▸ Records shown

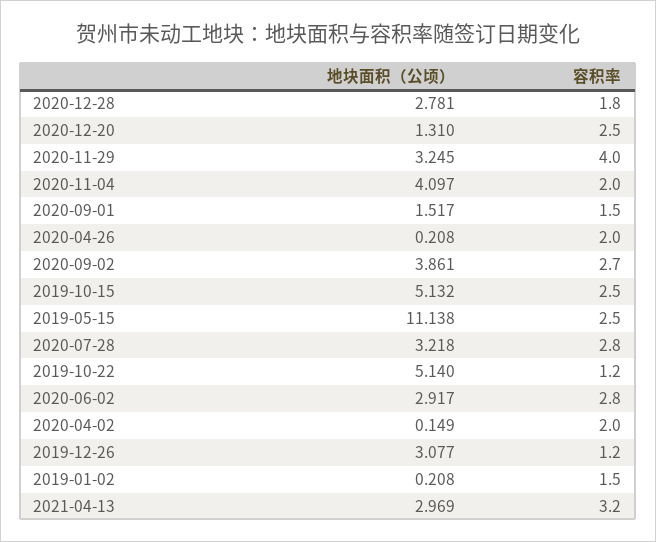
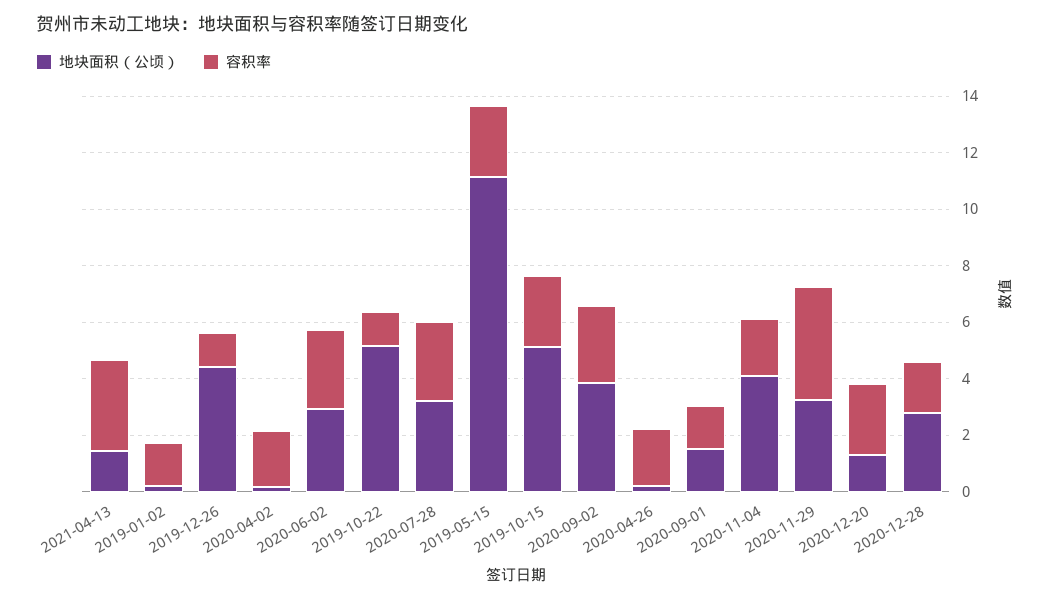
  {
    "地块面积（公顷）": {
      "2020-12-28": 2.781,
      "2020-12-20": 1.31,
      "2020-11-29": 3.245,
      "2020-11-04": 4.097,
      "2020-09-01": 1.517,
      "2020-04-26": 0.208,
      "2020-09-02": 3.861,
      "2019-10-15": 5.132,
      "2019-05-15": 11.138,
      "2020-07-28": 3.218,
      "2019-10-22": 5.14,
      "2020-06-02": 2.917,
      "2020-04-02": 0.149,
-     "2019-12-26": 3.077,
+     "2019-12-26": 4.5,
      "2019-01-02": 0.208,
-     "2021-04-13": 2.969
+     "2021-04-13": 1.5
    },
    "容积率": {
      "2020-12-28": 1.8,
      "2020-12-20": 2.5,
      "2020-11-29": 4,
      "2020-11-04": 2,
      "2020-09-01": 1.5,
      "2020-04-26": 2,
      "2020-09-02": 2.7,
      "2019-10-15": 2.5,
      "2019-05-15": 2.5,
      "2020-07-28": 2.8,
      "2019-10-22": 1.2,
      "2020-06-02": 2.8,
      "2020-04-02": 2,
      "2019-12-26": 1.2,
      "2019-01-02": 1.5,
      "2021-04-13": 3.2
    }
  }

▸ What is expected
Output an exact copy of the material, with the pictures removed.

▸ Exercise solution
  {
    "地块面积（公顷）": {
      "2020-12-28": 2.781,
      "2020-12-20": 1.31,
      "2020-11-29": 3.245,
      "2020-11-04": 4.097,
      "2020-09-01": 1.517,
      "2020-04-26": 0.208,
      "2020-09-02": 3.861,
      "2019-10-15": 5.132,
      "2019-05-15": 11.138,
      "2020-07-28": 3.218,
      "2019-10-22": 5.14,
      "2020-06-02": 2.917,
      "2020-04-02": 0.149,
-     "2019-12-26": 3.077,
+     "2019-12-26": 4.5,
      "2019-01-02": 0.208,
-     "2021-04-13": 2.969
+     "2021-04-13": 1.5
    },
    "容积率": {
      "2020-12-28": 1.8,
      "2020-12-20": 2.5,
      "2020-11-29": 4,
      "2020-11-04": 2,
      "2020-09-01": 1.5,
      "2020-04-26": 2,
      "2020-09-02": 2.7,
      "2019-10-15": 2.5,
      "2019-05-15": 2.5,
      "2020-07-28": 2.8,
      "2019-10-22": 1.2,
      "2020-06-02": 2.8,
      "2020-04-02": 2,
      "2019-12-26": 1.2,
      "2019-01-02": 1.5,
      "2021-04-13": 3.2
    }
  }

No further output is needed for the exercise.